The heat was turned up high in the Explorer, for it was fiercely cold, even for January. There was talk of storms coming, and Thorson, the ferry captain, had posted a warning of possible suspension of the ferry services over the coming week. Already, Dupree had been forced to break up some heated arguments that had arisen at the ferry landing over accusations of excessive timidity on Thorson’s part. It was hard for occasional visitors to the island to understand the importance of the ferry link to year-round residents. Casco Bay Ferries, which ran regular services to a number of the islands, did not do so to Dutch Island due to the distances involved and the relative paucity of passengers, although its mail boat did make daily stops. Thorson’s family had been providers of the island’s ferry service for over seventy years, taking kids over to high school, students to college, grandparents to visit grandchildren, workers to their offices, patients to the hospital, boyfriends to their girlfriends, children to aged parents who had been consigned to homes…the list was endless. If you needed to buy a new TV, you parked down in the lot by the ferry, climbed onboard with a hand trolley, headed over to Circuit City, then used a bus or a cab to get your new TV back to the dock in time for Thorson to help you bring it home again. That also counted for stoves, machine parts, new tires, medicines, ammunition, new clothes for the kids, toys for Christmas, and just about any other item that you cared to mention, apart from the general foodstuffs available in the Casco Bay Market. Thorson’s ferry was mainly a people carrier. For larger purchases, like a new car or a piece of serious farm equipment, Covey Jaffe had a construction ferry that could be hired out, but without Thorson’s ferry to take care of all the little day-to-day things, life on the island would go from occasionally difficult to damn near impossible. Whether or not to run the ferry in the face of a storm warning was Thorson’s call, but Dupree figured he’d talk to the old man over the next day or two and maybe remind him that where the ferry was concerned, being overcautious was nearly as bad as being reckless.

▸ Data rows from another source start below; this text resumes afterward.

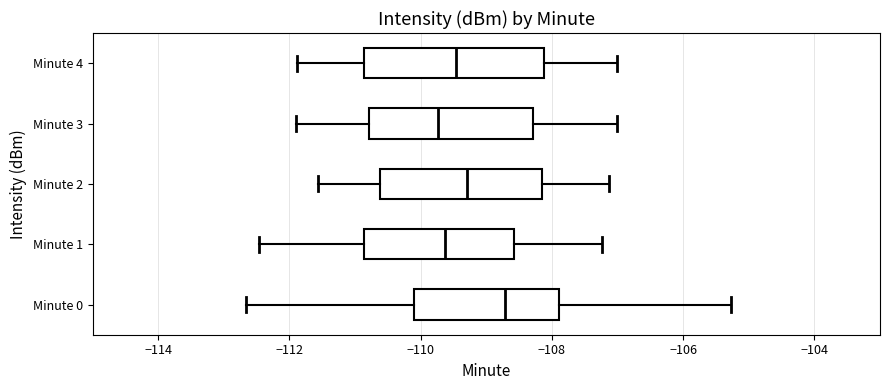

Reading bottom to top, read every box against the x-axis: the position of its median line, the range the box covers, and the ends of its whiskers. The values are not printed on the chart, so give them approximately, as read against the axis.

Minute 0: median -108.8, box -110.2 to -107.8, whiskers -112.6 to -105.2
Minute 1: median -109.6, box -110.8 to -108.6, whiskers -112.4 to -107.2
Minute 2: median -109.2, box -110.6 to -108.2, whiskers -111.6 to -107.2
Minute 3: median -109.8, box -110.8 to -108.2, whiskers -112.0 to -107.0
Minute 4: median -109.4, box -110.8 to -108.2, whiskers -111.8 to -107.0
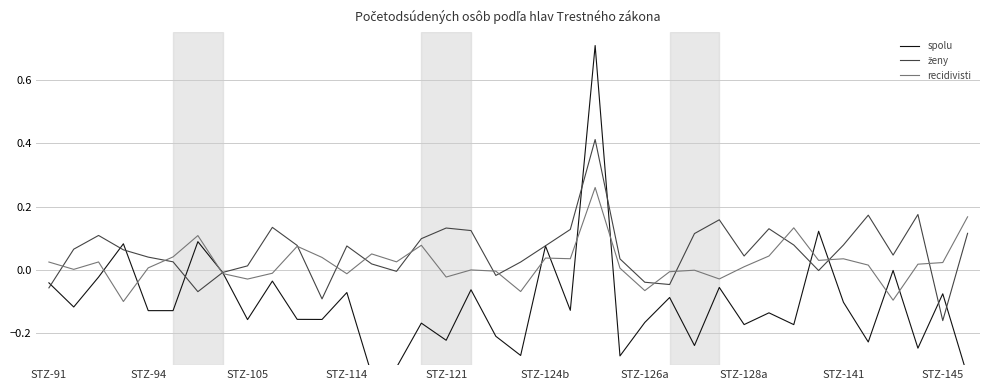

List the series in order of their peak value, lowest first.

recidivisti, ženy, spolu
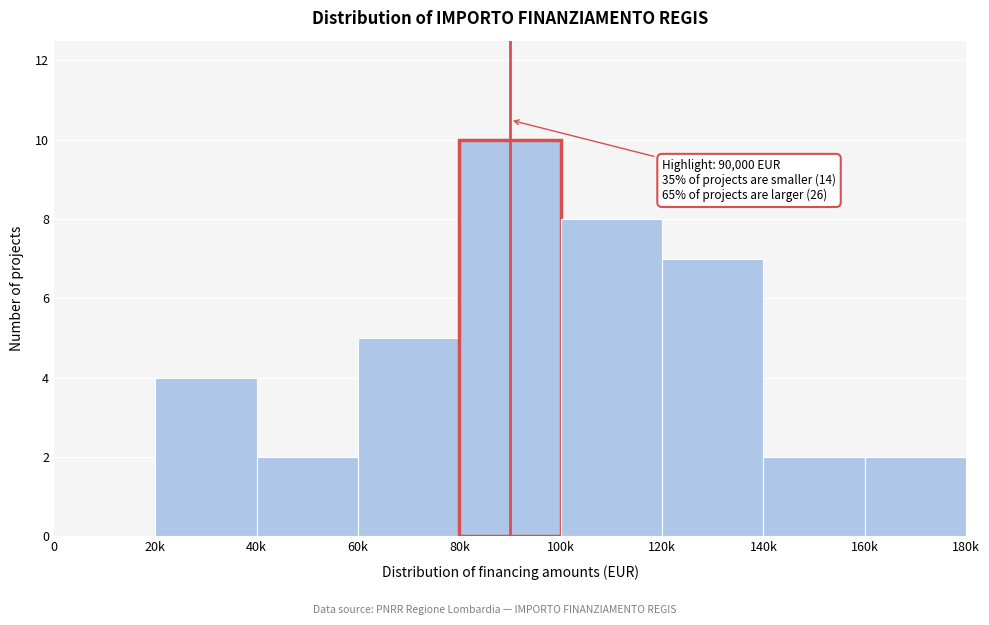

Reading left to right, transcribe all the data shown in this chart.

0=0	20k=4	40k=2	60k=5	80k=10	100k=8	120k=7	140k=2	160k=2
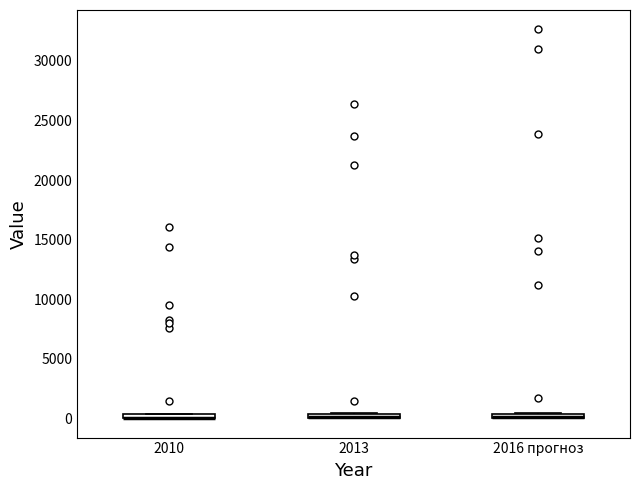

Where is the lower edge of the box for 2013 on the y-axis? The values are not printed on the chart, so give them approximately, as read against the axis.

0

Dupree made some casual calls along the way, checking on older residents, following up on complaints, handing out gentle warnings to errant teenagers, and examining the summer residences of the wealthy to make sure that the doors and windows remained intact and that nobody had taken it into his mind to redistribute some of their wealth to more deserving causes. It was the usual island routine, and he loved it. Despite the rotation schedule-twenty-four hours on, twenty-four hours off, twenty-four hours on, followed by five days off-Dupree worked almost as much unpaid overtime as he did scheduled hours. It was unavoidable when he lived on the island and could be approached after church or in the store, or even while he was tending his garden or fixing his roof. It was the way things ran on the island. Formalities were for funerals.